• Task instructions:
Every line below should be repeated exactly.

** Opening Given data block **

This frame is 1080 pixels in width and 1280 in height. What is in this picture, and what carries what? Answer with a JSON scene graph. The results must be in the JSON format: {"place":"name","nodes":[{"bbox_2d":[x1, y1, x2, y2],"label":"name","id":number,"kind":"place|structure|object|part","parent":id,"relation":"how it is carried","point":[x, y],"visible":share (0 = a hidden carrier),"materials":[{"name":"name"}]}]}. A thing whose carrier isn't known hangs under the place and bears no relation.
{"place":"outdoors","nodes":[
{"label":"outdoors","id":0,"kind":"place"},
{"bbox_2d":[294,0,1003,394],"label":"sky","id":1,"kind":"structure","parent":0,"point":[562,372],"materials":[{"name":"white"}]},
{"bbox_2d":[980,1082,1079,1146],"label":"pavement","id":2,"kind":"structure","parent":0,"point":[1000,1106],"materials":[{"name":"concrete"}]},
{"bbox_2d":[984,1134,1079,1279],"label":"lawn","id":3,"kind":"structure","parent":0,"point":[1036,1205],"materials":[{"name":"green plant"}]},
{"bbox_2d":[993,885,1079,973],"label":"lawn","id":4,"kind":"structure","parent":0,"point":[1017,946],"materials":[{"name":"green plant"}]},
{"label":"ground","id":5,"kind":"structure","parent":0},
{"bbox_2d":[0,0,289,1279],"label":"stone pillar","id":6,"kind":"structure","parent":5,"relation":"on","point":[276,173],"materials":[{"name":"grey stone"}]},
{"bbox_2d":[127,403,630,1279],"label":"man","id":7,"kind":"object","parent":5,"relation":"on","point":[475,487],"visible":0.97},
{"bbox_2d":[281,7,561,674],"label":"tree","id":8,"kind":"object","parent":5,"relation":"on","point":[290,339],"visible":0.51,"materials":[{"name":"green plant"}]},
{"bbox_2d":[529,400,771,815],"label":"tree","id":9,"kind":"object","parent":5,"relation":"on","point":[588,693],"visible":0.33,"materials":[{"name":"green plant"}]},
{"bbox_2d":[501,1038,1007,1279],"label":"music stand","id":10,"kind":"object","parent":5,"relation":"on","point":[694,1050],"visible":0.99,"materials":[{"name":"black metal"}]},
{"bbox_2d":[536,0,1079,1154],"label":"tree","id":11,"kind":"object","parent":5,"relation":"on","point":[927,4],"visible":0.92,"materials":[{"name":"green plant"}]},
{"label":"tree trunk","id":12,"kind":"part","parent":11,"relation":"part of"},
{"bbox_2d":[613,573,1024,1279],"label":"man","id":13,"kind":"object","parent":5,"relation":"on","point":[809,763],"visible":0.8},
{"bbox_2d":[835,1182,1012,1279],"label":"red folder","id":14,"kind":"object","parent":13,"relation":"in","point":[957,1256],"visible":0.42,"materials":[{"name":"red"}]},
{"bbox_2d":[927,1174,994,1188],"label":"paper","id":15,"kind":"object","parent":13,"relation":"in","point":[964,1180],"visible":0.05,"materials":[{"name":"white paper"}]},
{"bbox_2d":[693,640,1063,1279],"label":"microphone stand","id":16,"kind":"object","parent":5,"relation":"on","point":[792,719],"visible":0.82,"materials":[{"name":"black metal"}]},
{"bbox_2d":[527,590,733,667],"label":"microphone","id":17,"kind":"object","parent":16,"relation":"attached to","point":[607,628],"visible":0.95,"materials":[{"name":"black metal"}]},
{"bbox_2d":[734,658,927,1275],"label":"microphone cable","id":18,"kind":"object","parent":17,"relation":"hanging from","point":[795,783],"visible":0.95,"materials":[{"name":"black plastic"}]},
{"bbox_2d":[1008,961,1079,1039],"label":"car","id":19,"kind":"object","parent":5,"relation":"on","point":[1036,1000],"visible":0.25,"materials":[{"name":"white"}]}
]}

** Closing Given data block **

• Solution to this exercise:
This frame is 1080 pixels in width and 1280 in height. What is in this picture, and what carries what? Answer with a JSON scene graph. The results must be in the JSON format: {"place":"name","nodes":[{"bbox_2d":[x1, y1, x2, y2],"label":"name","id":number,"kind":"place|structure|object|part","parent":id,"relation":"how it is carried","point":[x, y],"visible":share (0 = a hidden carrier),"materials":[{"name":"name"}]}]}. A thing whose carrier isn't known hangs under the place and bears no relation.
{"place":"outdoors","nodes":[
{"label":"outdoors","id":0,"kind":"place"},
{"bbox_2d":[294,0,1003,394],"label":"sky","id":1,"kind":"structure","parent":0,"point":[562,372],"materials":[{"name":"white"}]},
{"bbox_2d":[980,1082,1079,1146],"label":"pavement","id":2,"kind":"structure","parent":0,"point":[1000,1106],"materials":[{"name":"concrete"}]},
{"bbox_2d":[984,1134,1079,1279],"label":"lawn","id":3,"kind":"structure","parent":0,"point":[1036,1205],"materials":[{"name":"green plant"}]},
{"bbox_2d":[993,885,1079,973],"label":"lawn","id":4,"kind":"structure","parent":0,"point":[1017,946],"materials":[{"name":"green plant"}]},
{"label":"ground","id":5,"kind":"structure","parent":0},
{"bbox_2d":[0,0,289,1279],"label":"stone pillar","id":6,"kind":"structure","parent":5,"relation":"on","point":[276,173],"materials":[{"name":"grey stone"}]},
{"bbox_2d":[127,403,630,1279],"label":"man","id":7,"kind":"object","parent":5,"relation":"on","point":[475,487],"visible":0.97},
{"bbox_2d":[281,7,561,674],"label":"tree","id":8,"kind":"object","parent":5,"relation":"on","point":[290,339],"visible":0.51,"materials":[{"name":"green plant"}]},
{"bbox_2d":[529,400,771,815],"label":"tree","id":9,"kind":"object","parent":5,"relation":"on","point":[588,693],"visible":0.33,"materials":[{"name":"green plant"}]},
{"bbox_2d":[501,1038,1007,1279],"label":"music stand","id":10,"kind":"object","parent":5,"relation":"on","point":[694,1050],"visible":0.99,"materials":[{"name":"black metal"}]},
{"bbox_2d":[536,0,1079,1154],"label":"tree","id":11,"kind":"object","parent":5,"relation":"on","point":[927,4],"visible":0.92,"materials":[{"name":"green plant"}]},
{"label":"tree trunk","id":12,"kind":"part","parent":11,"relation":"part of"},
{"bbox_2d":[613,573,1024,1279],"label":"man","id":13,"kind":"object","parent":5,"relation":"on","point":[809,763],"visible":0.8},
{"bbox_2d":[835,1182,1012,1279],"label":"red folder","id":14,"kind":"object","parent":13,"relation":"in","point":[957,1256],"visible":0.42,"materials":[{"name":"red"}]},
{"bbox_2d":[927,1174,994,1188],"label":"paper","id":15,"kind":"object","parent":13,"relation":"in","point":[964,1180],"visible":0.05,"materials":[{"name":"white paper"}]},
{"bbox_2d":[693,640,1063,1279],"label":"microphone stand","id":16,"kind":"object","parent":5,"relation":"on","point":[792,719],"visible":0.82,"materials":[{"name":"black metal"}]},
{"bbox_2d":[527,590,733,667],"label":"microphone","id":17,"kind":"object","parent":16,"relation":"attached to","point":[607,628],"visible":0.95,"materials":[{"name":"black metal"}]},
{"bbox_2d":[734,658,927,1275],"label":"microphone cable","id":18,"kind":"object","parent":17,"relation":"hanging from","point":[795,783],"visible":0.95,"materials":[{"name":"black plastic"}]},
{"bbox_2d":[1008,961,1079,1039],"label":"car","id":19,"kind":"object","parent":5,"relation":"on","point":[1036,1000],"visible":0.25,"materials":[{"name":"white"}]}
]}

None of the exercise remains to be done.